Что же удивительного в том, что именно в этом журнале, который сам взял на себя роль этакого знамени перестройки (то есть верх журналистской, писательской пирамиды) – знамени, за которым готов идти народ, жаждущий выбраться из болота, – именно в этом журнале ожидал я увидеть особенную, ЧИСТУЮ атмосферу? И что же удивительного, что холодное, жесткое излучение Первого зама так с самого начала насторожило меня? Ведь оно свидетельствовало об АТМОСФЕРЕ. Я хорошо помнил, что в «Новом мире» Твардовского атмосфера была все же другой, хотя тогда с высоких трибун не говорилось столь решительных слов о «крутом переломе», «революционных изменениях», «перестройке Административно-командной системы». Твардовский исповедовал советские идеалы, он вовсе не шел против советской власти, но те, кто олицетворял тогда советскую власть, его боялись и всячески его травили, вынудили в конце концов уйти с поста главного редактора «Нового мира» и довели до преждевременной смерти. Люди, олицетворявшие советскую власть, были на самом деле – наоборот! – против советской власти! Но теперь-то в стране атмосфера другая! Теперь фактически разрешено все. Почему же Первый зам…
И вот тут, в этом месте моих размышлений меня осенила вдруг простейшая мысль. Она и раньше приходила, но как-то по касательной, а тут именно осенила. Отказаться! Зачем нужны все эти лукавые размышления, доводы, контрдоводы, нападения, отступления? Дело просто: понимания нет, уважения нет. Повесть в том виде, как я ее написал, им не нужна – точнее, не нужно то, РАДИ ЧЕГО я ее написал. Не понять ее смысла они не могли – люди опытные, не одну собаку наверняка съели на этом деле, – но если поняли, а все равно безжалостно кроят, усекают самое главное – «личную линию», – значит, не разделяют со мной главного: неприятия насилия, хамства, бесчеловечности, противостояния «кюстиновской» пирамиде рабства. Слепок с повести, выжимка, которая может стать картой в их азартной игре, им очень нужна – чего и не скрывал перед редактором Эммой Первый зам.
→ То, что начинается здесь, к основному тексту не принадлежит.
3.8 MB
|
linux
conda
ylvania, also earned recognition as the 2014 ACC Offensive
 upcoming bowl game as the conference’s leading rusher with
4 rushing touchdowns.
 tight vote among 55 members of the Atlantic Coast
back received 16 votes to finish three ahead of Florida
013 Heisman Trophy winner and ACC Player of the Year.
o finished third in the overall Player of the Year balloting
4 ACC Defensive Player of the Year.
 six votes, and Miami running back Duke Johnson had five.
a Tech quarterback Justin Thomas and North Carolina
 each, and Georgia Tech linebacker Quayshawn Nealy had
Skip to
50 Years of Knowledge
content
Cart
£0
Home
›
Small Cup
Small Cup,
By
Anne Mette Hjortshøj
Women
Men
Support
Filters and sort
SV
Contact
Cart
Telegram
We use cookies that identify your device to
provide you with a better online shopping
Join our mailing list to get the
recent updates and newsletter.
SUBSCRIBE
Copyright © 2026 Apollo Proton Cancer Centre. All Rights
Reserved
Удивительно! Он ведь так и сказал, не скрываясь: «Нам нужна именно такая – острая, современная вещь». Конкуренция журналов идет – кто острее! Вот им и хочется победить в конкурентной борьбе. А я-то, наивный…
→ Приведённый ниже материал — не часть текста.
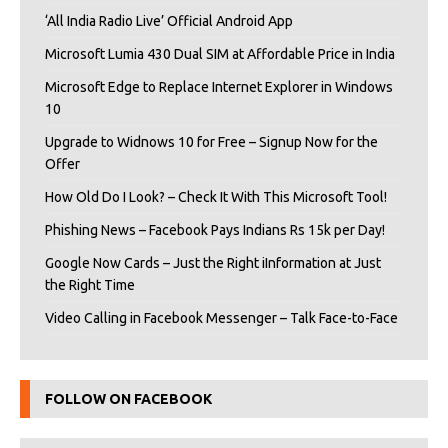
‘All India Radio Live’ Official Android App
Microsoft Lumia 430 Dual SIM at Affordable Price in India
Microsoft Edge to Replace Internet Explorer in Windows
10
Upgrade to Widnows 10 for Free – Signup Now for the
Offer
How Old Do I Look? – Check It With This Microsoft Tool!
Phishing News – Facebook Pays Indians Rs 15k per Day!
Google Now Cards – Just the Right iInformation at Just
the Right Time
Video Calling in Facebook Messenger – Talk Face-to-Face
FOLLOW ON FACEBOOK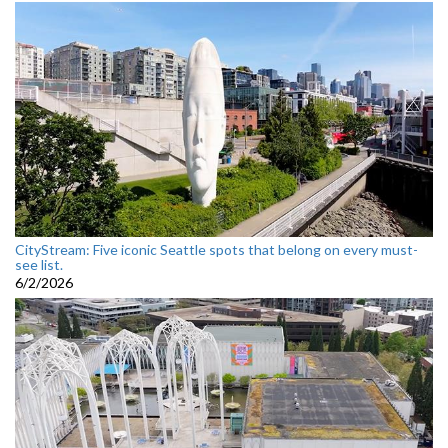
CityStream: Five iconic Seattle spots that belong on every must-
see list.
6/2/2026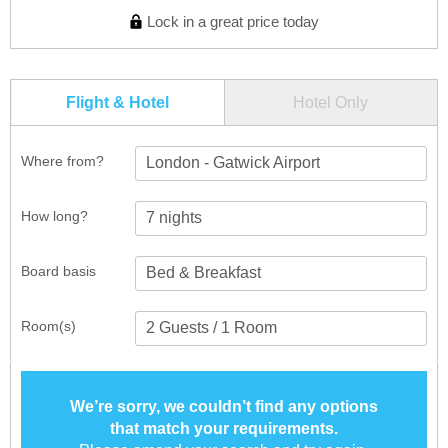
Lock in a great price today
Flight & Hotel
Hotel Only
Where from?
London - Gatwick Airport
How long?
Board basis
Room(s)
We’re sorry, we couldn’t find any options
that match your requirements.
Отказаться – и все! Как хорошо, чисто…
Я запомнил даже «географическое» место, где осенила меня эта простая мысль – между соседним домом и забором, на пути к метро, – я шел с рюкзаком, намереваясь ехать к сестре на дачу. Ну и что, если они пойдут даже на то, что выбросят всю повесть в самый последний момент? Да черт с ними. Такое ведь уже бывало – с моим «Переполохом» в «Новом мире», когда именно цензура ЦК… Не Твардовский, учтите, а цензура ЦК! А тут, выходит, САМИ. Парадокс, не правда ли? Ну и пусть копошатся в своем дерьме. Пусть считают меня упрямцем, гордецом, дураком, да чем угодно! Какая разница.
У меня уже бывало такое, именно такой момент описан, кстати, в романе, который до сих пор так и не опубликован – это его концовка, она давно найдена, время было, чтобы оценить, я и сейчас считаю, что она удачна. Там, в конце, голодный мальчик отказывается от еды, которую ему предлагает отец. Потому что еда – ворованная. Удачная концовка, спасительная… Только крайне нежелательно такое, конечно, для наших монстров. Для Пирамиды опасно. Она ведь немедленно рухнет, если мы все будем поступать именно так. Она и держится-то на нашем страхе, на слабости нашей, на том, что мы поддаемся их доводам, их рассуждениям о «пользе дела». «Нашего общего дела»! – так любят витийствовать они. Дерьмо. Дерьмо и слизь. Ну, не напечатают. Черт с ними. Отказ! Вот спасение.
Я даже головой машинально тряхнул. Ведь словно пелена какая-то спала. Деревья, оказывается, рядом растут, листья зеленые. Ветерок ласковый, тепло. Лето. Жизнь! На черта мне все эти жалкие игры?